David Davis v. Delarosa
This text of 370 F. App'x 479 (David Davis v. Delarosa) is published on Counsel Stack Legal Research, covering Court of Appeals for the Fifth Circuit primary law. Counsel Stack provides free access to over 12 million legal documents including statutes, case law, regulations, and constitutions.
Opinion
David J. Davis, Texas prisoner # 582332, has filed a motion for leave to proceed in forma pauperis (IFP) on appeal from the district court’s denial of a motion he filed pursuant to Federal Rule of Civil Procedure 60(b) challenging the dismissal of his 42 U.S.C. § 1983 civil rights action. By filing such a motion, Davis is challenging the district court’s certification, pursuant to 28 U.S.C. § 1915(a)(3) and Federal Rule of Appellate Procedure 24(a), that any appeal would not be taken in good faith. See Baugh v. Taylor, 117 F.3d 197, 202 (5th Cir.1997). Davis also has filed a motion for the appointment of counsel to represent him on appeal.

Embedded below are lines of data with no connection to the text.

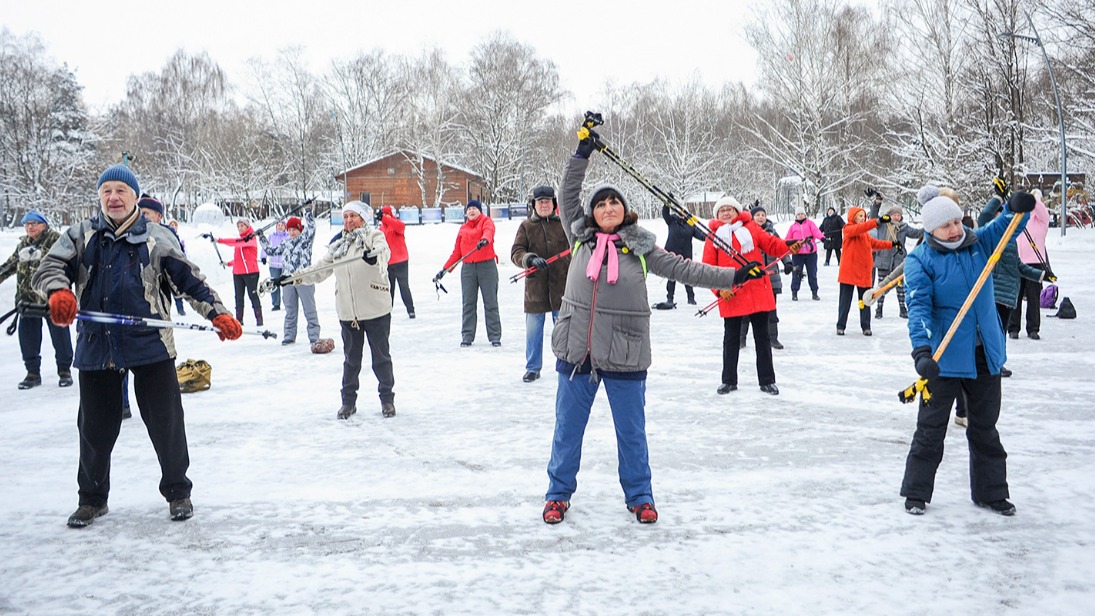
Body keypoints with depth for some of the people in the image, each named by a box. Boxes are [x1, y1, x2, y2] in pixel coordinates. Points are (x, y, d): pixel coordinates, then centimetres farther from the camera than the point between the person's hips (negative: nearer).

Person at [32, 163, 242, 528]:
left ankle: (177, 491, 22)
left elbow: (189, 280, 2)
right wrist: (58, 292, -27)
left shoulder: (158, 238, 3)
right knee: (95, 426, 12)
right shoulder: (81, 236, 7)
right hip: (96, 345, 2)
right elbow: (49, 268, -4)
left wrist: (217, 313, -9)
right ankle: (92, 498, 30)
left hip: (150, 345, -2)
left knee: (166, 421, 4)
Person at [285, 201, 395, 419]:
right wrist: (295, 277, 3)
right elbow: (321, 269, 16)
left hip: (376, 310, -4)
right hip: (347, 312, 4)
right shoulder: (337, 244, 13)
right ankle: (348, 401, 22)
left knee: (381, 356, 5)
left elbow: (383, 252, -24)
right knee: (351, 357, 11)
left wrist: (374, 256, -47)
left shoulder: (374, 236, -2)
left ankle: (387, 399, 18)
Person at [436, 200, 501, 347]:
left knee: (490, 302, -1)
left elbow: (489, 231, -19)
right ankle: (467, 336, 9)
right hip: (468, 268, 4)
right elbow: (457, 252, 16)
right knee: (468, 303, 3)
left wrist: (485, 239, -42)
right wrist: (445, 269, 11)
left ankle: (495, 336, 4)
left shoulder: (486, 221, 5)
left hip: (487, 265, -4)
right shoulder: (463, 228, 16)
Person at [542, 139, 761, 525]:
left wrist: (733, 276, -3)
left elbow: (683, 269, 1)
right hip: (576, 351, 1)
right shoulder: (580, 237, 3)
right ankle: (559, 493, 28)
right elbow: (568, 196, 4)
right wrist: (583, 153, -4)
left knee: (631, 431, 12)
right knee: (568, 427, 12)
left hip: (624, 356, -1)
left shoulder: (640, 248, 0)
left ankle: (639, 495, 30)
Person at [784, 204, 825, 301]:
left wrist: (821, 237, -29)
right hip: (797, 253, 0)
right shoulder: (793, 226, 11)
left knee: (812, 273, 7)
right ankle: (794, 293, 10)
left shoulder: (810, 223, 7)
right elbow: (788, 240, 13)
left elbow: (816, 230, -10)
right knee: (796, 273, 0)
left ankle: (814, 292, 16)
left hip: (811, 252, 0)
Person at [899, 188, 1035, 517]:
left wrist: (1016, 207, -26)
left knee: (985, 428, 16)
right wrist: (922, 349, -34)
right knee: (931, 429, 3)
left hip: (985, 355, 5)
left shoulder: (979, 244, 4)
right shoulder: (920, 260, -11)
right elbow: (918, 306, -21)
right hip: (943, 358, -5)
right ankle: (916, 492, 16)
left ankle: (991, 492, 29)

A motion for leave to proceed IFP on appeal filed in this court “must be directed, solely to the trial court’s reasons for the certification decision.” Baugh, 117 F.3d at 202. A notice of appeal from the denial of a Rule 60(b) motion in a civil proceeding does not bring up the underlying judgment for review. Latham v. Wells Fargo Bank, N.A., 987 F.2d 1199, 1203 (5th Cir.1993).
Although Davis raises several arguments pertaining to the dismissal of his § 1983 complaint, he has not addressed the district court’s reasons for denying his Rule 60(b) motion. By failing to allege any abuse of discretion in the district court’s denial of Rule 60(b) relief, he has abandoned the only cognizable issue before this court. See Yohey v. Collins, 985 F.2d 222, 224-25 (5th Cir.1993); Brinkmann v. Dallas County Sheriff Abner, 813 F.2d 744, 748 (5th Cir.1987). Moreover, this court already has affirmed the district court’s decision to grant the defendants’ motion for a summary judgment in Davis’s underlying civil action. Davis v. Johnson, 353 Fed.Appx. 996, 997 (5th Cir.2009) (unpublished). Davis has not demonstrated that he will raise a nonfrivolous issue on appeal. See § 1915(a).
Davis’s motions for leave to proceed IFP and for the appointment of counsel are denied. Because his appeal is frivolous, see Howard v. King, 707 F.2d 215, 219-20 (5th Cir.1983), it is dismissed. See Baugh, 117 F.3d at 202 & n. 24; 5th Cir. R. 42.2.
The dismissal of the instant appeal as frivolous constitutes a strike under 28 U.S.C. § 1915(g). As Davis has accumulated at least three strikes under § 1915(g), he is hereby put on notice that he may not proceed IFP in any civil action or appeal filed while he is in prison unless he “is under imminent danger of serious physical injury.” § 1915(g); Adepegba v. *480 Hammons, 103 F.3d 383, 388 (5th Cir. 1996). 1
IFP AND APPOINTMENT OF COUNSEL DENIED; APPEAL DISMISSED; 28 U.S.C. § 1915(g) BAR IMPOSED.
Pursuant to 5th Cir. R. 47.5, the court has determined that this opinion should not be published and is not precedent except under the limited circumstances set forth in 5th Cir. R. 47.5.4.
. Davis accumulated two strikes under § 1915(g) in Davis v. Bryantt, 115 Fed.Appx. 290 (5th Cir.2004), and Davis v. Bryant, No. 6:03-CV-564, 2004 WL 5787803, at *1 (E.D.Tex. Mar. 17, 2004).